La squadra con sede a Silverstone è stata quella che ha percorso meno chilometri al Montmeló, completando meno di 70 tornate e fermandosi dopo pochi passaggi nel corso del proprio debutto. Un avvio tutt’altro che brillante, ma che trova in parte spiegazione nel ritardo di circa quattro mesi nello sviluppo rispetto agli avversari, come sottolineato dallo stesso Newey attraverso i canali ufficiali del team.



Il progettista britannico è approdato in Aston Martin soltanto nel marzo 2025, concentrandosi fin da subito esclusivamente sul progetto 2026 e lasciando in secondo piano le difficoltà della stagione precedente. Inoltre, mentre molte squadre avevano già iniziato a lavorare in galleria del vento all’inizio dello scorso anno, la struttura britannica è diventata pienamente operativa solo nel mese di aprile, con l’entrata in funzione della nuova galleria del vento.

Questo strumento all’avanguardia è stato immediatamente impiegato per testare il primo modello della vettura, ma il tempo perso in precedenza ha imposto ritmi di lavoro estremamente serrati. La AMR26 è stata infatti assemblata praticamente all’ultimo minuto, con diversi componenti arrivati proprio nella giornata di giovedì dei test di Barcellona. Scendere comunque in pista in quel momento si è rivelato fondamentale per raccogliere i primi dati e prepararsi in vista del Bahrain, anche alla luce dei primi problemi tecnici emersi.

Al di là di chilometraggio e dei tempi sul giro, ciò che ha colpito maggiormente è stato l’approccio aggressivo dal punto di vista progettuale, con una monoposto che presenta numerose soluzioni inedite.
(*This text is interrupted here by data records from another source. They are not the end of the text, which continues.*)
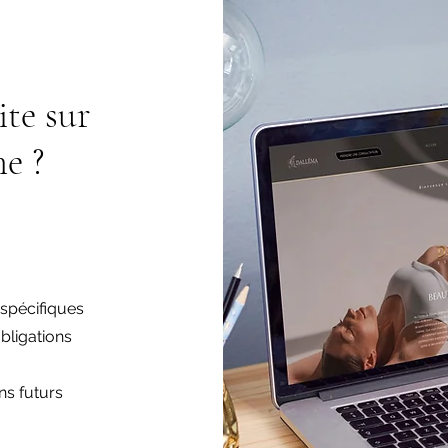
ite sur
e ?
s spécifiques
obligations
ns futurs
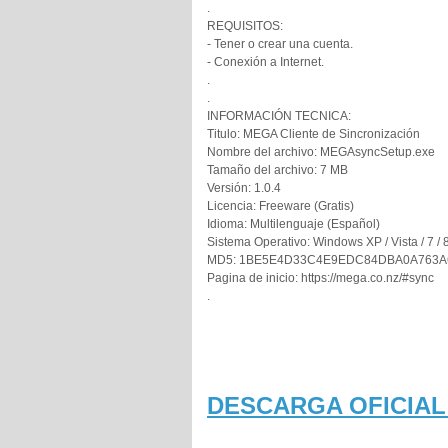
.
REQUISITOS:
- Tener o crear una cuenta.
- Conexión a Internet.
.
.
INFORMACIÓN TECNICA:
Titulo: MEGA Cliente de Sincronización
Nombre del archivo: MEGAsyncSetup.exe
Tamaño del archivo: 7 MB
Versión: 1.0.4
Licencia: Freeware (Gratis)
Idioma: Multilenguaje (Español)
Sistema Operativo: Windows XP / Vista / 7 / 8
MD5: 1BE5E4D33C4E9EDC84DBA0A763A
Pagina de inicio: https://mega.co.nz/#sync
.
DESCARGA OFICIAL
Il primo elemento che ha fatto discutere riguarda il retrotreno. Con la fine della fornitura Mercedes, Aston Martin ha dovuto progettare internamente questa parte della vettura, adottando una sospensione posteriore di tipo push rod caratterizzata da un triangolo superiore rialzato e ancorato al pilone di sostegno dell’ala posteriore.



La funzione appare chiaramente aerodinamica, quasi a ricreare l’effetto della beam wing eliminata con il nuovo regolamento, favorendo al contempo il lavoro del diffusore. Degne di nota anche le pance laterali, che presentano un profilo superiore fortemente discendente verso il fondo, accompagnato da uno scavo molto pronunciato nella parte inferiore.

Nel complesso, l’Aston Martin AMR26 si presenta senza dubbio come una delle vetture più interessanti dell’intera griglia sotto il profilo tecnico. Al momento è impossibile trarre conclusioni sulle reali prestazioni e sull’impatto che il ritardo nello sviluppo potrà avere, soprattutto nella prima parte della stagione. Il team ha già anticipato che la monoposto che scenderà in pista a Melbourne sarà sensibilmente diversa rispetto a quella vista a Barcellona, segno di un progetto ancora in piena evoluzione.